» **DATA EXTRACT**:
------------------------------------------------------------------------

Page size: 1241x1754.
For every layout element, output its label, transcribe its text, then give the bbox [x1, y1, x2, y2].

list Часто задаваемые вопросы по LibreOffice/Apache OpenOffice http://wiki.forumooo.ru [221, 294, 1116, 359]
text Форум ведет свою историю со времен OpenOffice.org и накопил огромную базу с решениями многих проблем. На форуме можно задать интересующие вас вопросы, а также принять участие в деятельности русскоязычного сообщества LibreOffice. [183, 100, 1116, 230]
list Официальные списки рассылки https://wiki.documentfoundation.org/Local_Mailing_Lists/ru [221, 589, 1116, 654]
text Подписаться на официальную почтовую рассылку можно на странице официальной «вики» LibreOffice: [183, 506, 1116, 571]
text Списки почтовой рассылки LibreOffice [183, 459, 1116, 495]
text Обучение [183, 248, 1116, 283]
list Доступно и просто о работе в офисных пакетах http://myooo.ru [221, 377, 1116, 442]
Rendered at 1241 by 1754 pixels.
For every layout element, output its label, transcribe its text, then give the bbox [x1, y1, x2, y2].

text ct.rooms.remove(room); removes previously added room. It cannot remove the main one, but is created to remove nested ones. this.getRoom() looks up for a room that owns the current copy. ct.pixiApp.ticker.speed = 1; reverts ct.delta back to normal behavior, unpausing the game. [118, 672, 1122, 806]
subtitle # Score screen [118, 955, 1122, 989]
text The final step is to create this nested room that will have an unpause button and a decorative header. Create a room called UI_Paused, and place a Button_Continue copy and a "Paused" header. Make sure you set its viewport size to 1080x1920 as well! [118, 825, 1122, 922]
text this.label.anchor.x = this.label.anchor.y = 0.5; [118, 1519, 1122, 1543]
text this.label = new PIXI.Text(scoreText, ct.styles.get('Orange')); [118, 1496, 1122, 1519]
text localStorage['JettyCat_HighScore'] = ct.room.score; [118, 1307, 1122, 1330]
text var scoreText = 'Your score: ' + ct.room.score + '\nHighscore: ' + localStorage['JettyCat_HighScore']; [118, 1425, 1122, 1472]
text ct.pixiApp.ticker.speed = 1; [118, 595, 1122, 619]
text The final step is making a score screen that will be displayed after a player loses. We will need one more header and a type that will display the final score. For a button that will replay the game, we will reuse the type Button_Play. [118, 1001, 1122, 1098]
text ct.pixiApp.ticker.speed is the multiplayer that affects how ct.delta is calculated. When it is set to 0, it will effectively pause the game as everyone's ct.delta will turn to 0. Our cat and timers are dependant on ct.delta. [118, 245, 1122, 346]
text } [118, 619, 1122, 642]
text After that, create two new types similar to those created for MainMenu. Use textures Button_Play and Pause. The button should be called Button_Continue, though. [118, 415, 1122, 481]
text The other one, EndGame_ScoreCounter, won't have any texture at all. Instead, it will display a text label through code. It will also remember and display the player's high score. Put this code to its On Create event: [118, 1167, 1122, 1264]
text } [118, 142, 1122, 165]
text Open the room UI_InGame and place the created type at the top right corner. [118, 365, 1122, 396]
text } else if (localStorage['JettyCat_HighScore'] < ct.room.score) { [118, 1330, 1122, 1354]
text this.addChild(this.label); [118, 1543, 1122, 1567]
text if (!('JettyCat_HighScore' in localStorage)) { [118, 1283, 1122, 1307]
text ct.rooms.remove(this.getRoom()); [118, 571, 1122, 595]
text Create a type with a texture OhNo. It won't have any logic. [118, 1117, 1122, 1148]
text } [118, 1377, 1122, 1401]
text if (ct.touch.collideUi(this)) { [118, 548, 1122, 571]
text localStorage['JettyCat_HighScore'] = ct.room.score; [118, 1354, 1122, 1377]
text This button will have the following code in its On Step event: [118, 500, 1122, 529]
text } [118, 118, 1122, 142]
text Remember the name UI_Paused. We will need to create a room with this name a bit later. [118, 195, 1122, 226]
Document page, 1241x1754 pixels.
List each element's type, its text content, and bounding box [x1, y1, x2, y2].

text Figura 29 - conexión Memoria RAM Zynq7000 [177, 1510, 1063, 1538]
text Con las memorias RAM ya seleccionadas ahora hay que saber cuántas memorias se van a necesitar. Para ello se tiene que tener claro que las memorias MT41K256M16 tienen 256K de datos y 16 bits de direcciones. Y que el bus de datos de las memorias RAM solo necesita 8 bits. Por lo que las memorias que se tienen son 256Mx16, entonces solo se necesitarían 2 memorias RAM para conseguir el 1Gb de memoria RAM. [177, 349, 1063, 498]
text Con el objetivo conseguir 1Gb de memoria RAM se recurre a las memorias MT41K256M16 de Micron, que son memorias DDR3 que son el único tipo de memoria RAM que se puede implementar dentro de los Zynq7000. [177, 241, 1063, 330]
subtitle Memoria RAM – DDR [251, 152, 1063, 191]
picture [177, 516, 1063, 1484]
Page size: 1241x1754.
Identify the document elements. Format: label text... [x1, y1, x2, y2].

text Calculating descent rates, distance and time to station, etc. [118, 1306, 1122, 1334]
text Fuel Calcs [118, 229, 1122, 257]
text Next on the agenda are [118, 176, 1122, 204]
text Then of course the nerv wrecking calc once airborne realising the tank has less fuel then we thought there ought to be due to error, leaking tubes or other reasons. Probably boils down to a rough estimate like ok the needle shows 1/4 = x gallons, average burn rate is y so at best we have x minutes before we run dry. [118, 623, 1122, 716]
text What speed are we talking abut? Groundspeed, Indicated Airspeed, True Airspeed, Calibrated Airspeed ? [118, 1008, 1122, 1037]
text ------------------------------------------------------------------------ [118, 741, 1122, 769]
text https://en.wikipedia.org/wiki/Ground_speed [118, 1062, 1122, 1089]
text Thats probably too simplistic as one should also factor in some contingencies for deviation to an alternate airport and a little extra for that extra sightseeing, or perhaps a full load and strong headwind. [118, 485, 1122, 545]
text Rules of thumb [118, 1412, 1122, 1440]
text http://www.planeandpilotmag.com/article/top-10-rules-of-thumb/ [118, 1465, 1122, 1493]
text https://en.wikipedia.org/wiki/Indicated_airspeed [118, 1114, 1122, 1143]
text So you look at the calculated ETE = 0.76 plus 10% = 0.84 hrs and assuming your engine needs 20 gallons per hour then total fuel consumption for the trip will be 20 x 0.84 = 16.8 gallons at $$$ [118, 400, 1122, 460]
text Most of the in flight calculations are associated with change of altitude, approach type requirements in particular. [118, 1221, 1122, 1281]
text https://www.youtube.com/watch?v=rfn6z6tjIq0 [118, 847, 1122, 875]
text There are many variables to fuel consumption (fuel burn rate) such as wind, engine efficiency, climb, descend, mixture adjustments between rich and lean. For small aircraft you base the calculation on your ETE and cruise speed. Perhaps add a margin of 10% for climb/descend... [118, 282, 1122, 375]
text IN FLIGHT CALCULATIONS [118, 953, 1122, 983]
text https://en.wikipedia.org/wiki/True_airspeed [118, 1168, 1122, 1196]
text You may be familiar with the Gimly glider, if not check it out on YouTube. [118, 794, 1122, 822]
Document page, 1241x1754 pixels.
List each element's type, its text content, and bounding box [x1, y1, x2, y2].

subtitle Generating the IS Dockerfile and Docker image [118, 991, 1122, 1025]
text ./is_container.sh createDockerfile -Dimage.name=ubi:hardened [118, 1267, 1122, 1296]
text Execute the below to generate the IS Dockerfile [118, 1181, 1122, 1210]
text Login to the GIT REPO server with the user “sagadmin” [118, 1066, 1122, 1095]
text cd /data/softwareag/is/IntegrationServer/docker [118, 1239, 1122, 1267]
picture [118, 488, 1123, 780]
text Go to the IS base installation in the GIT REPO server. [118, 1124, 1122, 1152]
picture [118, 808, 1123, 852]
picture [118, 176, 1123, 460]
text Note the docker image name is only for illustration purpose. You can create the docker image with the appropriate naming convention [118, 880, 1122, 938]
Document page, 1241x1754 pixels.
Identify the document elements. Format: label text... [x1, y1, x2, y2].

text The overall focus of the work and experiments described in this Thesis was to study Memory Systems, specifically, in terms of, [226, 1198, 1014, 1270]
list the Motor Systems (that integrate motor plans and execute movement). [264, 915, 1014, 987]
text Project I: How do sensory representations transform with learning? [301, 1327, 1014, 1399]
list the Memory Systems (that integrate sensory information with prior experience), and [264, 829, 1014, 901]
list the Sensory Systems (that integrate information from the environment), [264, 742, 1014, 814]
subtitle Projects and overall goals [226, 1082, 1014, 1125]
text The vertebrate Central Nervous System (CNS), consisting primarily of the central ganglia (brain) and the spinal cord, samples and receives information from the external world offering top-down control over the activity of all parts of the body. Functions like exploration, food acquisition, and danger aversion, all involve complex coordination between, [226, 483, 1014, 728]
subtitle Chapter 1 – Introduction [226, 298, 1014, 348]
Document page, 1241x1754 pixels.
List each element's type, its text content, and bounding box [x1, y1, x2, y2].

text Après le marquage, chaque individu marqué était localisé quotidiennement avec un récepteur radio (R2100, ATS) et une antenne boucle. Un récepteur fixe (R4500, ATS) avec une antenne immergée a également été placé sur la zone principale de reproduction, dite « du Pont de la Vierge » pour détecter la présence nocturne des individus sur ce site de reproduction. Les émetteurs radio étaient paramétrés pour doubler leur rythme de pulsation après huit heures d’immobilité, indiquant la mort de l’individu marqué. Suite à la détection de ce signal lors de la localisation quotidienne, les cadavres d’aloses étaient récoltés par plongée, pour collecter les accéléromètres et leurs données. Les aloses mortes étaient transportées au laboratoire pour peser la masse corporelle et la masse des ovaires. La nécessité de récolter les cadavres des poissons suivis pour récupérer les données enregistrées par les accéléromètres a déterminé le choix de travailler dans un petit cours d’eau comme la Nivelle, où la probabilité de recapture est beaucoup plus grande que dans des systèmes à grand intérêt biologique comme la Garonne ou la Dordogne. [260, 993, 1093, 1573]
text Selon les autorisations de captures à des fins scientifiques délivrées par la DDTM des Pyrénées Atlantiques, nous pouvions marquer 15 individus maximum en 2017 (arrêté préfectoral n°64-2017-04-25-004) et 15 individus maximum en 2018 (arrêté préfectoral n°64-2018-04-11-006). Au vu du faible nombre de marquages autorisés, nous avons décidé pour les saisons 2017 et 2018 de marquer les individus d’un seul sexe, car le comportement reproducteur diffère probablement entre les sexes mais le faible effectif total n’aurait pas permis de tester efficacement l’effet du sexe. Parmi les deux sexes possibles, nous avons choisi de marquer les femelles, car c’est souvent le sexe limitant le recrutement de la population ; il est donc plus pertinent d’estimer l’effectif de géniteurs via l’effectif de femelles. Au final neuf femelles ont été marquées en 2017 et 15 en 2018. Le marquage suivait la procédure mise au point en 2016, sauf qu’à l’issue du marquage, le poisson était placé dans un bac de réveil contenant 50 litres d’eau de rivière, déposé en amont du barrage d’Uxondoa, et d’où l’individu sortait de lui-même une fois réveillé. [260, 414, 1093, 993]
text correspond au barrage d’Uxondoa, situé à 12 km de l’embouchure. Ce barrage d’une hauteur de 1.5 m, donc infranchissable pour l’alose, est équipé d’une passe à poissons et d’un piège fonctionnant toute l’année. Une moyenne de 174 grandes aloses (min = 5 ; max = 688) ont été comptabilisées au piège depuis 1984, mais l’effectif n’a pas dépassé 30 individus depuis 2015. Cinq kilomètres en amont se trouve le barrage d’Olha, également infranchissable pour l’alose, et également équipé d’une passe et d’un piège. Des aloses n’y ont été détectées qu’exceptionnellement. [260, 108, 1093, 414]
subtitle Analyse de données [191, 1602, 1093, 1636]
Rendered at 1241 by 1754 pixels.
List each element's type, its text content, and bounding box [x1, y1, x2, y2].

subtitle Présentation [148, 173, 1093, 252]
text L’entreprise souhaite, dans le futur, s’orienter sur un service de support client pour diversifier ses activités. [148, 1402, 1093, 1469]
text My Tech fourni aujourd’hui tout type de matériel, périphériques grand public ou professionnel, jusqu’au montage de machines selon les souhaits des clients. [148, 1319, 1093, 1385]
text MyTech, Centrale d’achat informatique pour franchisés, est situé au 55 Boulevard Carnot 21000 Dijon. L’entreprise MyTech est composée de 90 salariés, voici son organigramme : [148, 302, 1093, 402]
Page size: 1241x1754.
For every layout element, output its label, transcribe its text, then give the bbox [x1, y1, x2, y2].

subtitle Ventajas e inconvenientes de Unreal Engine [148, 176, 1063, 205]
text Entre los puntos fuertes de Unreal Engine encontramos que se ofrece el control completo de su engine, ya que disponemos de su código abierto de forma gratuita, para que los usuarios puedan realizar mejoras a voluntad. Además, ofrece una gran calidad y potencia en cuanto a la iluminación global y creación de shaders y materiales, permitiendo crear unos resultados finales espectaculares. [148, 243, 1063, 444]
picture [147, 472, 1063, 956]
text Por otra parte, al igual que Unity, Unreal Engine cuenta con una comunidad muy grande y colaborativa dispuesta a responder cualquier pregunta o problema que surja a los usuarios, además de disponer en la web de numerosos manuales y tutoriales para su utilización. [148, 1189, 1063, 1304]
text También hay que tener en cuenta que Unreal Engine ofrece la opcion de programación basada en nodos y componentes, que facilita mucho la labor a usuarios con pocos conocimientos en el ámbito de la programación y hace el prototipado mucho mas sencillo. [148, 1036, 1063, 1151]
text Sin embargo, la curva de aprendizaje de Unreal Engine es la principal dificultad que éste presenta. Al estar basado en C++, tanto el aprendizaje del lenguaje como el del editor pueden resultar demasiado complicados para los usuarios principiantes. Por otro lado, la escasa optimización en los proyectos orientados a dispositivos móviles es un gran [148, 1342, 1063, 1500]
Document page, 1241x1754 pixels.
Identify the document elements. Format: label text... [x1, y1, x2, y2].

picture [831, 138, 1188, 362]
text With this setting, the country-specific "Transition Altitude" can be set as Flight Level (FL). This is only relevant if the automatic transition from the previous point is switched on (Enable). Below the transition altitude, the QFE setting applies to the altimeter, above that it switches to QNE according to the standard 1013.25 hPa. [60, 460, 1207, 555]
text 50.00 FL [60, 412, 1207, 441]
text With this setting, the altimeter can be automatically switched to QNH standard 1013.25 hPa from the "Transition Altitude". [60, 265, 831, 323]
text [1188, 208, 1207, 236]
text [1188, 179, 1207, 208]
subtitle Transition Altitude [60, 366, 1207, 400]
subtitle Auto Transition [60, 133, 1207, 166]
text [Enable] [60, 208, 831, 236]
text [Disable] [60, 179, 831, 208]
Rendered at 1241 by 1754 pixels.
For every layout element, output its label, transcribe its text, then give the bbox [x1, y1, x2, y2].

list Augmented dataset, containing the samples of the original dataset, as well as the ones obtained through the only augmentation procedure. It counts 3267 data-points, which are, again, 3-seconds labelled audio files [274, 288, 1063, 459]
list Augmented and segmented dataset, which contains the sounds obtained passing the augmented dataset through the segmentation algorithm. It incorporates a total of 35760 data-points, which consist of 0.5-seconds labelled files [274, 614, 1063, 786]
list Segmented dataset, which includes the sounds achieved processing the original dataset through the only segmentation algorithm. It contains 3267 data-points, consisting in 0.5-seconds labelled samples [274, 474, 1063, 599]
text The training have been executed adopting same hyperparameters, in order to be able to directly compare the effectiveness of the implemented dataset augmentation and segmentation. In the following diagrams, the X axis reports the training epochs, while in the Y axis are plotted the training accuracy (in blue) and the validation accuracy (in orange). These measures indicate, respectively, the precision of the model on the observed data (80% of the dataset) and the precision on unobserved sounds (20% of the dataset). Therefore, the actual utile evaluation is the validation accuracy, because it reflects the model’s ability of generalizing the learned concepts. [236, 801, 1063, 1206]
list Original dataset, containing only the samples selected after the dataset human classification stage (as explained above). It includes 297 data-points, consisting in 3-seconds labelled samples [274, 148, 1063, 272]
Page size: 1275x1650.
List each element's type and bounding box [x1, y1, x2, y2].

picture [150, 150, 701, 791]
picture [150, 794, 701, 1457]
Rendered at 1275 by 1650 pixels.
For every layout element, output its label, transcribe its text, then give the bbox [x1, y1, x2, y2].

------------------------------------------------------------------------

Update the material starting with the line containing "text ct.rooms.remove(room); removes" and going through the line containing "text this.label.anchor.x = this.label.anchor.y": rewrite only those lines, swapping "viewport" for "camera" and keeping everything else identical.

» **FINISHED EXERCISE**:
text ct.rooms.remove(room); removes previously added room. It cannot remove the main one, but is created to remove nested ones. this.getRoom() looks up for a room that owns the current copy. ct.pixiApp.ticker.speed = 1; reverts ct.delta back to normal behavior, unpausing the game. [118, 672, 1122, 806]
subtitle # Score screen [118, 955, 1122, 989]
text The final step is to create this nested room that will have an unpause button and a decorative header. Create a room called UI_Paused, and place a Button_Continue copy and a "Paused" header. Make sure you set its camera size to 1080x1920 as well! [118, 825, 1122, 922]
text this.label.anchor.x = this.label.anchor.y = 0.5; [118, 1519, 1122, 1543]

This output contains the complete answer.